[Scene geometry reasoning data]
*** Begin section ***

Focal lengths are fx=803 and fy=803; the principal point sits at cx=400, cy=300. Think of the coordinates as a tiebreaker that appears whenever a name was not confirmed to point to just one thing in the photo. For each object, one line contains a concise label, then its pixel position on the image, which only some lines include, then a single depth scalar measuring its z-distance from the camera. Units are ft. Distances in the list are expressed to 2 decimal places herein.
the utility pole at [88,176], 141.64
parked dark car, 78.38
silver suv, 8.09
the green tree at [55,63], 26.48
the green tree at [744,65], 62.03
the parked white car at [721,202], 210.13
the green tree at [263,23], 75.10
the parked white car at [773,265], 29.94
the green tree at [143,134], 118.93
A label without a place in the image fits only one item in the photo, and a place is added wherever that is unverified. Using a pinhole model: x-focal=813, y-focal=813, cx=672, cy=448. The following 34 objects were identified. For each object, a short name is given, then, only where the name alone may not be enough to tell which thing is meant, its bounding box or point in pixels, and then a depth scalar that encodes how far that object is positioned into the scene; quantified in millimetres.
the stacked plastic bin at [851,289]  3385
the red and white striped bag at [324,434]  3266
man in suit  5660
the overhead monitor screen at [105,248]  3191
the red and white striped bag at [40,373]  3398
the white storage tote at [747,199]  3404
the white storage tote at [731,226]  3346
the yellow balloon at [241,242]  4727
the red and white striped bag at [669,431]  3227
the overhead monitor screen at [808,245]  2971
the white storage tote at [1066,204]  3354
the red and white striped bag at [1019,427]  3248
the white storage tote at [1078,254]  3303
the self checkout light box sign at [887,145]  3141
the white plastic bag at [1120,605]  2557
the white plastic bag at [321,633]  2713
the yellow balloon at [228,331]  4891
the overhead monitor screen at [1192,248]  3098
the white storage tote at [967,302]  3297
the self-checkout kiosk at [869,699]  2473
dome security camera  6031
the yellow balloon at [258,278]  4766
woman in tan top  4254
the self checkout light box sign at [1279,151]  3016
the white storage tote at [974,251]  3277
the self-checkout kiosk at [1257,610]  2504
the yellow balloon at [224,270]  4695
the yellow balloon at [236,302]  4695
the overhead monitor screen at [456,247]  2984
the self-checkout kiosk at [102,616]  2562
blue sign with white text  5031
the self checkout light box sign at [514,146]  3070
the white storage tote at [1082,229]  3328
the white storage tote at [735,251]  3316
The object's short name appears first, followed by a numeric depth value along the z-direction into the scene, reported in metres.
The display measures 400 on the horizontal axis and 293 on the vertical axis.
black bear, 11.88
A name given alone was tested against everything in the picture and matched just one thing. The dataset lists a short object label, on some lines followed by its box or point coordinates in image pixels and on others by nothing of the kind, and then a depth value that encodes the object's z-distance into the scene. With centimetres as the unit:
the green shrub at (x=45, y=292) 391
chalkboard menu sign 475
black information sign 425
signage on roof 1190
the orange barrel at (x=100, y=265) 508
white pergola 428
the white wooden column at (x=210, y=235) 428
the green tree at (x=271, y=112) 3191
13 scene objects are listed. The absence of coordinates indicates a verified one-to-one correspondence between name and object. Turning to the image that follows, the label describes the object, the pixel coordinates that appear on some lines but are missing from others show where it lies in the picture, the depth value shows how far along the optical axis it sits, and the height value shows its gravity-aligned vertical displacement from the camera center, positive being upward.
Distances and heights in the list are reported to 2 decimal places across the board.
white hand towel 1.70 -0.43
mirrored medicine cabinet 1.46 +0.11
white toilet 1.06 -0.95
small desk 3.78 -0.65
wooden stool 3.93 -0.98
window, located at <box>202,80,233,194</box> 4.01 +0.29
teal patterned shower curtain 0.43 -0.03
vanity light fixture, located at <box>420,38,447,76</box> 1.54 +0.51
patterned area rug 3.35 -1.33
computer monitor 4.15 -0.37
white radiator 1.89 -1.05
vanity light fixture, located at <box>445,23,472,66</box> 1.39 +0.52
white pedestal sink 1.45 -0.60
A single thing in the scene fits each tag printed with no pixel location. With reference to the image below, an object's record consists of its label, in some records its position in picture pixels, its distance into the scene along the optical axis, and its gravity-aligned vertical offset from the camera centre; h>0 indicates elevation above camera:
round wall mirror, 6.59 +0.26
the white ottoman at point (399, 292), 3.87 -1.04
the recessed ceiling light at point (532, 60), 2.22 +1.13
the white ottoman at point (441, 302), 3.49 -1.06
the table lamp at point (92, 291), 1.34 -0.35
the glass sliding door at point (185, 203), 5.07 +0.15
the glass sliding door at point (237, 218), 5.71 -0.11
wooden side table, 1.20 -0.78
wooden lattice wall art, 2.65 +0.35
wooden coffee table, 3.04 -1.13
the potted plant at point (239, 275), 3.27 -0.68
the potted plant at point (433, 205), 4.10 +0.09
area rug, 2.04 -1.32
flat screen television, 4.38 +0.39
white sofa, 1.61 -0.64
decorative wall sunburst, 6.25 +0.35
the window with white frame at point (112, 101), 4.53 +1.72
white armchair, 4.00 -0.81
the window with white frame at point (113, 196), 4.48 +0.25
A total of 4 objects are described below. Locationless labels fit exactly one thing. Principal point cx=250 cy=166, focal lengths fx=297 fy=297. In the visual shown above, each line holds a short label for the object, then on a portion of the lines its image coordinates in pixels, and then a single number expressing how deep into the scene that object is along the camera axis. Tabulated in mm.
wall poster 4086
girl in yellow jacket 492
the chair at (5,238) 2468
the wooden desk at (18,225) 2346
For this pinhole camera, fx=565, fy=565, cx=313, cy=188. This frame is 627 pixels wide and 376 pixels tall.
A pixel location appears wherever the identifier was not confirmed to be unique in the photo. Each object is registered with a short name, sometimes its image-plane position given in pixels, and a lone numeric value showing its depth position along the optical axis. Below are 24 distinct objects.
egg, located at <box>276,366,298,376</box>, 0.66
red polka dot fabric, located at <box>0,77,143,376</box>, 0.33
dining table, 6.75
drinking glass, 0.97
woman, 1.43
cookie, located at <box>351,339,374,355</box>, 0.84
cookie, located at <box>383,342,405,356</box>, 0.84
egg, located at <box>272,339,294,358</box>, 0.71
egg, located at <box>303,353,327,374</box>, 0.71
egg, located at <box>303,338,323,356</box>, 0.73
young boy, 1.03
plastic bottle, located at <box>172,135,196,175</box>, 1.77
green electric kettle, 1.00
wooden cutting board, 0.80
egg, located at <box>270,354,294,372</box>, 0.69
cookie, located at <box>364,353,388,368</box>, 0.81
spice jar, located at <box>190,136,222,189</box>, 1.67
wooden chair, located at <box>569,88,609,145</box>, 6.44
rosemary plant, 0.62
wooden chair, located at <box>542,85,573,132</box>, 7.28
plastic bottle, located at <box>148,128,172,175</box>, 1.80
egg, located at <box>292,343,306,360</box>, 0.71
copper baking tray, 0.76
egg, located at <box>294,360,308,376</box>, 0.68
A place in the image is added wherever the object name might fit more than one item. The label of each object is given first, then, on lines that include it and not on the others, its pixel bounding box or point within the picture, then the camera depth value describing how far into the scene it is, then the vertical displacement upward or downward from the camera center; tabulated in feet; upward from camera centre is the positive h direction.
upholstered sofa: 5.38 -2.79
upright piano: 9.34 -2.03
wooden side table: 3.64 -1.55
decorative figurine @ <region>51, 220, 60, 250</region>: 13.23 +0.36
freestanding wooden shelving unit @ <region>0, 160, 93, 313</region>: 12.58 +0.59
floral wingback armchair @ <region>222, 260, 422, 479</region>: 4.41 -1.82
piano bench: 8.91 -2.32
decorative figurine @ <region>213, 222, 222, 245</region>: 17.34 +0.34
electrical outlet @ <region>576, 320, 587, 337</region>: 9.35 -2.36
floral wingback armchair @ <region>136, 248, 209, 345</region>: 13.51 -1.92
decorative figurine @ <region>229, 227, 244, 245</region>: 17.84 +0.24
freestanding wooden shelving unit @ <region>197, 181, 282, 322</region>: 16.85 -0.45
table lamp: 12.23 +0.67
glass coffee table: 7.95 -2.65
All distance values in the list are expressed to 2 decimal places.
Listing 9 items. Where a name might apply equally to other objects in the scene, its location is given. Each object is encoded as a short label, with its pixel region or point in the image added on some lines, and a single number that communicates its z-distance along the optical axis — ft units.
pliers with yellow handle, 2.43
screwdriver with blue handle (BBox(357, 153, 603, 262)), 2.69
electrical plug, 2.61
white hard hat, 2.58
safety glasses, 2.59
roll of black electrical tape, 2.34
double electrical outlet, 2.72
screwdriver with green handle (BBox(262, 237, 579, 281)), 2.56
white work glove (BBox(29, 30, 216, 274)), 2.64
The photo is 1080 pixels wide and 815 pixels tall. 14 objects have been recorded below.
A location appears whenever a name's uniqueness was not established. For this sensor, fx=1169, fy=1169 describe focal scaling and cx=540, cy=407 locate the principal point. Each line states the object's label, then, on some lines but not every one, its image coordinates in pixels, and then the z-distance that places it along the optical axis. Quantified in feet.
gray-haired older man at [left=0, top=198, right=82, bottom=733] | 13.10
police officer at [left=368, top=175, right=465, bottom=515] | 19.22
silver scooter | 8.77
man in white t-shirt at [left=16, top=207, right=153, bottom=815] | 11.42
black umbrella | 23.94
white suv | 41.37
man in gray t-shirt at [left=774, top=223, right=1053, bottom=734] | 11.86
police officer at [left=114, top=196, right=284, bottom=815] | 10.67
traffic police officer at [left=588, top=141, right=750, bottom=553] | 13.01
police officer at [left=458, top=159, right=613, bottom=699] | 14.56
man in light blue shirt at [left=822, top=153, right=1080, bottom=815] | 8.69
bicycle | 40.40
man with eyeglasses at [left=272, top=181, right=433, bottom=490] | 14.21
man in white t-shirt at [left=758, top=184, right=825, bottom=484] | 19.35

*** End section ***

(Task description) A word-for-word copy of the entries, from the first line through the line containing "dome security camera", is the whole answer.

(Exercise output)
Focal lengths are fx=803 and fy=803; the principal point sits at cx=400, cy=300. Think of the coordinates as a tiebreaker that appears whenever a name was not confirmed to point to just one thing in the photo. For each object, one line contains a concise label, then its pixel position on the image, which only some lines include, then a single depth scalar measuring its z-distance from the camera. Units are ft. Distances in the list are expressed to 2 decimal places herein.
the utility pole at [88,176], 141.64
parked dark car, 78.38
silver suv, 8.09
the green tree at [55,63], 26.48
the green tree at [744,65], 62.03
the parked white car at [721,202], 210.13
the green tree at [263,23], 75.10
the parked white car at [773,265], 29.94
the green tree at [143,134], 118.93
A label without a place in the image fits only one item in the photo, and a place is added wherever that is unverified. Using a pinhole model: x-focal=813, y-focal=813, cx=672, cy=448. The following 34 objects were identified. For each object, a short name is given, then, only where the name alone may not be enough to tell which thing is meant, its bounding box or point in pixels, and then a depth scalar that encodes how far that object is positioned into the scene; quantified in millimetres.
the stacked plastic bin at [851,289]  3385
the red and white striped bag at [324,434]  3266
man in suit  5660
the overhead monitor screen at [105,248]  3191
the red and white striped bag at [40,373]  3398
the white storage tote at [747,199]  3404
the white storage tote at [731,226]  3346
the yellow balloon at [241,242]  4727
the red and white striped bag at [669,431]  3227
the overhead monitor screen at [808,245]  2971
the white storage tote at [1066,204]  3354
the red and white striped bag at [1019,427]  3248
the white storage tote at [1078,254]  3303
the self checkout light box sign at [887,145]  3141
the white plastic bag at [1120,605]  2557
the white plastic bag at [321,633]  2713
the yellow balloon at [228,331]  4891
the overhead monitor screen at [1192,248]  3098
the white storage tote at [967,302]  3297
the self-checkout kiosk at [869,699]  2473
dome security camera  6031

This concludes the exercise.